What do you do when you’re at a fork in the road? When you have to make a decision about something that will change your world as you know it? It’s true that every decision you make will affect your life in one way or another, but I’m not talking about regular daily decisions. I’m talking about a decision that will immediately change your life as you know it.
That’s exactly what I went through a few years ago.
The Starting Line
In July 2021 I had the sense God had more in store for me. I’m not talking monetarily. I’m talking about something on a deeper level. He had plans for me outside of what I was doing. Plans that would change the course of my life forever. I’ve always been very black-and-white. So, when God asked me to change direction and I said yes, He began changing things inside of me I didn’t know needed to be changed. I’ve always been the type of person who if I make up my mind about something, I will persevere to achieve my goal. And if necessary, I will make sure everything inside me changes too. When I’m all in – I’m all in.
Fully surrender to His call. This wasn’t an overnight process; not even a few months. Over the course of 2 years, God worked in me continually in preparation for what He called me to do. I began seeing changes inside of myself that I didn’t know I needed. God opened up my eyes to see places inside of me that had been broken and He was the only one who could heal me. As I began to surrender, it became real.
The Process
Psalm 51:8 says, “Let me hear joy and gladness; let the bones you have crushed rejoice.”
What an interesting verse! I never thought about the meaning of this verse before today. Our dear friend, Josiah, spoke on this today and really explained what it meant. And WOW – I must share what he said because it’s exactly what happened to me. As many of us know, David was a shepherd. I learned today that if a sheep breaks their leg, they will continue walking on that leg. If the leg hasn’t been wrapped correctly allowing the bone to heal back up in its correct position, the chances of the bone healing incorrectly are quite probable. So as any good shepherd that cares for their sheep – once they see a sheep going through this, they have to break the bone again and wrap it up so it heals correctly.
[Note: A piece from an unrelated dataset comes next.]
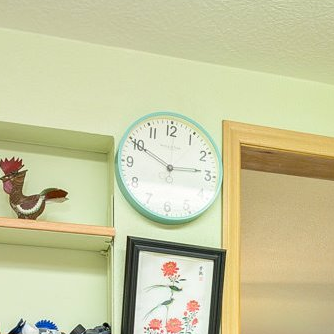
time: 2:49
Our heavenly Father is our good shepherd. He sees any brokenness we have experienced. And when we try to heal ourselves “the world’s way” we may look for things to help cope with the pain. But the pain never truly heals. It stays buried deep down. We may do our best to hide the pain – even to the point of forgetting it. But is it gone? I can attest that in my life it was not gone. It was hidden. Have you ever been in a situation where you react in a way outside of your character? I have. That’s when I would stop to ask myself what “triggered” me and why did I just react that way?
Growing up I faced a lot of insecurities. Kids made fun of me for being overweight or being “different”. I was homeschooled, so I blamed it on my lack of social skills. But the truth is – God made me different. I knew around 4 years old that I needed Jesus in my heart. I can remember sensing His peace at that age. All I wanted to do was sing. I was such a happy child. My mom told me stories about doctors thinking there was something wrong with me as a baby because I would laugh and smile so much during my visits, they didn’t understand why I was acting that way. There had always been a joy overflowing in my spirit that wanted to be released.
Fast forward some time, I knew I wanted the baptism of the Holy Spirit at the age of 8. I had a desire for more of God that could not be tamed.
But something changed…
By the time I was 13 years old, I started making bad decisions. I wanted to “fit in”. Something I had never felt before. I wanted to be accepted, even though God already accepted me. I had a great relationship with my cousin – we hung out all the time at church. There was no reason for me to long for approval, but there I was wanting other people to validate me.
Over the course of the next 10 years, I made bad decision after bad decision. There was an internal strain where I wanted to do right but my flesh desired to do what the world was doing. Now, not all of it was bad. I still sensed God’s presence in my life. Looking back I can see His hand directing my steps, putting me on the path I needed to be to get where He needed me to go. And even though I made mistakes along the way, He is faithful. Psalm 51:9-10 “Hide your face from my sins and blot out all my iniquity. Create in me a pure heart, O God, and renew a steadfast spirit within me.”
I will continue my journey in my next post… But why am I saying all of this? I’m hopeful that my story will inspire you to re-position your feet. If you desire more of His joy, His peace, or His presence in your life – He’s one step away. I challenge you to take one step in His direction. Maybe put something down – your phone or pause your favorite TV program and decide you’re going to spend more time with Him today. I promise you, as you take steps in His direction, your life will never be the same.